When it comes to suicide, the ACLU and its de facto client, the American gender industry, are woefully out of step with a growing international consensus. In January, Riittakerttu Kaltiala, chief psychiatrist of the pediatric gender clinic at Finland’s Tampere University and the country’s top expert in the field, told Finland’s liberal newspaper of record that it is “purposeful disinformation” to say that denial of gender “affirmation” will result in suicides. Presumably recognizing the risk of inadvertently fueling suicidal behaviors among vulnerable youth, Kaltiala said that such messaging was “irresponsible.”

There is a reason why systematic reviews of evidence in Europe and Florida examined the link between suicidality and “gender affirming” hormones and found that the certainty of evidence for benefits was “very low.” Studies that purport to demonstrate benefits suffer from severe methodological weaknesses. One study from Sweden found that adult transsexuals who had undergone full medical transition had a suicide rate 19 times higher than population-matched controls, though the study’s design makes it impossible to say whether the high suicide rate was because of their transition.

Medical authorities in Sweden, Finland, the U.K., and (most recently) Norway are not indifferent to teen suicides; they have simply been able to put the problem in its proper context, avoiding moral panic or activist manipulations.

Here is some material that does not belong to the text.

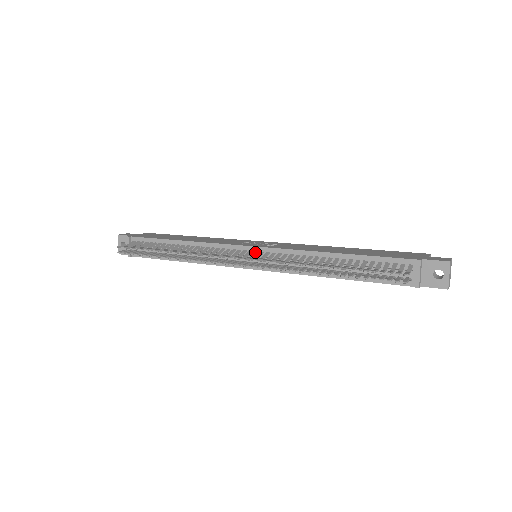
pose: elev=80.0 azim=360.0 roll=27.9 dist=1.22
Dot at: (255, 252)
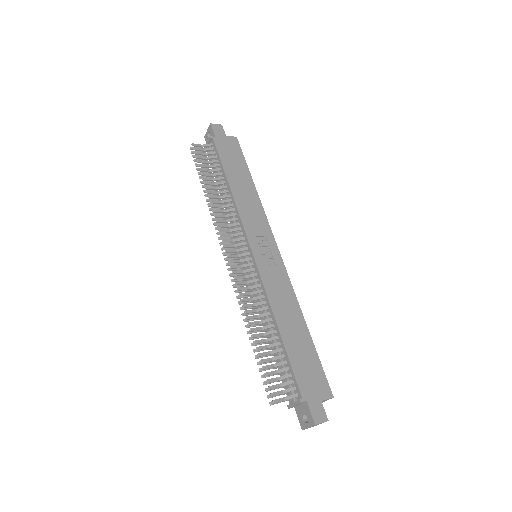
Dot at: (249, 259)
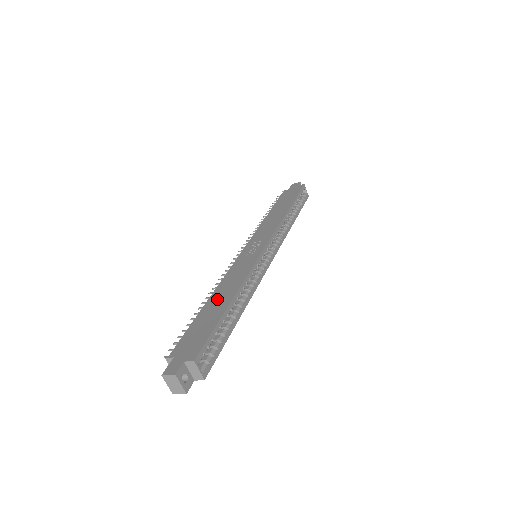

The ACLU’s irresponsible suicide rhetoric must be understood against the collapse of its historic mission as defender of civil liberties, a collapse precipitated by the infusion into the organization of a younger generation of activists schooled in academic “critical social justice.” The ACLU has become one of the most powerful forces driving the expansion of the “civil rights” state, often at the expense of civil liberties. In 2020, one of its star attorneys currently working on LGBT issues and representing the organization in the media, Chase Strangio, publicly declared that “stopping the circulation of this book [Abigail Shrier’s Irreversible Damage] and these ideas is 100% a hill I will die on.” And this, to emphasize, comes from a lawyer at an organization that has defended the constitutional right of neo-Nazis to march through a predominantly Jewish neighborhood, where many Holocaust survivors lived.

The ACLU has gone all-in on illiberal trans activism, allowing young attorneys like Strangio to disseminate falsehoods about medical science and compromise an organizational reputation earned, lawsuit by lawsuit, over more than a century. It is time for ACLU leadership to hold its staff accountable—if not for defending medical practices other countries have recognized as harmful, then at least for talking about suicide in irresponsible ways.